First Ride: Gravely Atlas JSV
Derrek Sigler 12.07.14
There are a lot of UTVs available these days and more keep popping up all the time. As the overall number of vehicles on the market has increased, companies have begun to offer more specialized machines. Polaris has the lion’s share of the market with a lot of models, and their Ranger UTV is a dominant player in the utility/recreation arena. Polaris sought to bring their technology onto the worksite, while at the same time increasing their dealer network. Enter the Ariens Corporation.
Ariens has been a family-owned business based in Brillion, Wisconsin since 1933. They got their start manufacturing agricultural equipment, much like Polaris did. Today they are a leading manufacturer of power equipment, making snow blowers, lawn mowers, and more. In 1982, they acquired the Gravely Corporation, a major manufacturer of lawn care equipment. Polaris came to Ariens with the idea to partner on a worksite-specific UTV. The end result is the Atlas JSV (Job Site Vehicle).
I’ll be the first to admit that I went into my introduction to the Atlas JSV with the mindset that it was a rebranded Ranger. Let me clear up right now that I was very wrong. The driveline and frame are from the Ranger UTV, with some very different features. The bodywork, controls, and function are distinctly Gravely. The end result is a machine that is purpose built and pretty interesting.
There are four basic variations of the Atlas JSV. The machine either features a Polaris 570 Prostar engine, or a Kohler 1028cc diesel engine. The 570 produces 40 horsepower from a single-cylinder engine that is common in Polaris machinery right now. The Kohler mill pumps out 24 horsepower. Both engines are available in a three-seat or a six-seat configuration. The three-seater 570 weighs 1,575 pounds version, and the Kohler 1,675 pounds. Adding the second row of seating takes the 570 to 1,800 and 1,900 for the diesel. Both machines have a 2,000-pound towing capacity rating.
Power steering is available as an optional accessory. After driving both variations and engines, I recommend spending the few extra bucks for power steering. The added weight of the diesel especially screams for power steering. Other options are available, too. Most of the Polaris Lock-and-Ride accessories will fit the JSV and Gravely is working on some new stuff of their own.
The styling is all Gravely. Two things that immediately draw your attention are the front bumper, which is about as beefy as you’ll find, and the dump box. Both are works of art. The front bumper and stylish grill make the front of the Atlas look mean. The dump box is awesome. Constructed out of steel, the MX-18 Jobbox bed has an astounding 1,250-pound capacity and 1,900-pound payload capability with 18 cubic feet of cargo space. It will hold a fully-loaded pallet. An electric deck lift comes standard, so you can dump cargo with the touch of a button.

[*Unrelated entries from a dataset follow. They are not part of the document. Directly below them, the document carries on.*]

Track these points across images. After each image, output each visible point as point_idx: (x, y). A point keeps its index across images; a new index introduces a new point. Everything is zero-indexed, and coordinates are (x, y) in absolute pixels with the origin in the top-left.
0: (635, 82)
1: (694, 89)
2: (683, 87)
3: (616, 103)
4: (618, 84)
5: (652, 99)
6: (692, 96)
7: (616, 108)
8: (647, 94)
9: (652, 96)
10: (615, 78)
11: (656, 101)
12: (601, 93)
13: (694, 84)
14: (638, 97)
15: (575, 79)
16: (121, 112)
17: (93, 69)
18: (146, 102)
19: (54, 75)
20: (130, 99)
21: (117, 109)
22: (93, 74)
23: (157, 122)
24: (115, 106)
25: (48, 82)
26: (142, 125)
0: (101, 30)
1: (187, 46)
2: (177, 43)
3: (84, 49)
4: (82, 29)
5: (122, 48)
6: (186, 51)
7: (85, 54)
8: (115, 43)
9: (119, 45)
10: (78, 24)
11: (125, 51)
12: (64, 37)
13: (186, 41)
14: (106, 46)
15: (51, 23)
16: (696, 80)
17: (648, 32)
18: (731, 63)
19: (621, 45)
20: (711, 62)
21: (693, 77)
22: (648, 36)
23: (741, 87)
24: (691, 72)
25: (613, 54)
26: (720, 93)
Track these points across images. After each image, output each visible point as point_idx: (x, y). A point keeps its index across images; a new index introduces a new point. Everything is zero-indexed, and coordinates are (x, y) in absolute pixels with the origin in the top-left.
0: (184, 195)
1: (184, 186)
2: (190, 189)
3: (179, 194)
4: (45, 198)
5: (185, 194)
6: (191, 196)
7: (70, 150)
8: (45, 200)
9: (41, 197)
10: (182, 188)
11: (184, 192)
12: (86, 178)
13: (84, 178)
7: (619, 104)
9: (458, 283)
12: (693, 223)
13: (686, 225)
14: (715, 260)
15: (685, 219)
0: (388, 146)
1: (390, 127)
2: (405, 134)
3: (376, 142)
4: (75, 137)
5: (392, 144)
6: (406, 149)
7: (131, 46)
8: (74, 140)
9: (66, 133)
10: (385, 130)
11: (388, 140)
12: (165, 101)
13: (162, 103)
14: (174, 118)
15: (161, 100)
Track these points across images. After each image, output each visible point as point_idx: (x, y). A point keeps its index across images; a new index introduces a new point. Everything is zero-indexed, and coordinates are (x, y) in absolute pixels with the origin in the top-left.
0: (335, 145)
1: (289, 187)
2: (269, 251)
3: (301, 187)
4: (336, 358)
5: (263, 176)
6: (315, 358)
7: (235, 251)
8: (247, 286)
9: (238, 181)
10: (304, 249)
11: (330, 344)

Of course, all of that cargo capacity doesn’t mean anything unless the vehicle can haul it, right? Out front, the Atlas machines have Polaris Ranger suspensions with spring rates set for the job site. Out back, there is the de Dion suspension system developed for the Polaris Brutus commercial vehicle. This combination gives the Atlas a good ride quality with the cargo capacity needed to get the job done. The de Dion system lets you fill up the box or tow a hefty load without sacrificing ground clearance.
Markets, targets, and sales
So who is the target buyer for the Atlas JSV? The name “Job Site Vehicle” ought to tell you something. This machine is geared for hard work, be it with construction, agriculture, or lawn care. Wherever there is a job that needs a workhorse, you could see the Atlas there. Both machines are limited to 35 mph at top speed, which is plenty fast for the type of environment they’ll be used in.
The secondary market is what interested me the most—land managers. For some of us hunters, our ATVs and UTVs are used primarily for managing our lands for hunting. We’re using them to haul supplies, put in food plots, and going on the hunt. For these tasks, the Atlas JSV would really shine. I wouldn’t mind getting my hands on one for use around my farm.
I liked the Atlas JSV, especially the six-person, 570 setup. The styling is very good and the features are good, too. If it were mine, I’d swap out the Carlisle All-Trail tires for some proper knobbies, but for the wide reach of the Atlas, those are decent tires for sure.
Polaris was smart to seek out Ariens. Ariens is an outstanding company with a great dealer network and a solid reputation for building some of the best power equipment you can find. Adding the Atlas to that network opens new doors for both companies. According to Ariens, reaction from the dealers has been overwhelming. In fact, all of our test units that we rode on were already spoken for by the dealers.
The partnership opens up a lot of possibilities for future new machines and products for Ariens. A look at what Polaris has offered in the Ranger line can let you see that there is a lot of potential there. Combine that with what Ariens does best and the future looks pretty good for the Wisconsin company.
If you’ve looked at the Polaris Ranger and thought that it was close to what you needed for your tasks, but want a heavier-duty version, you need to take a look at the Gravely Atlas JSV. It is a tough, purpose-built machine, backed by a one-year warranty and two long-lived and well respected brands. Just make sure you get the power steering!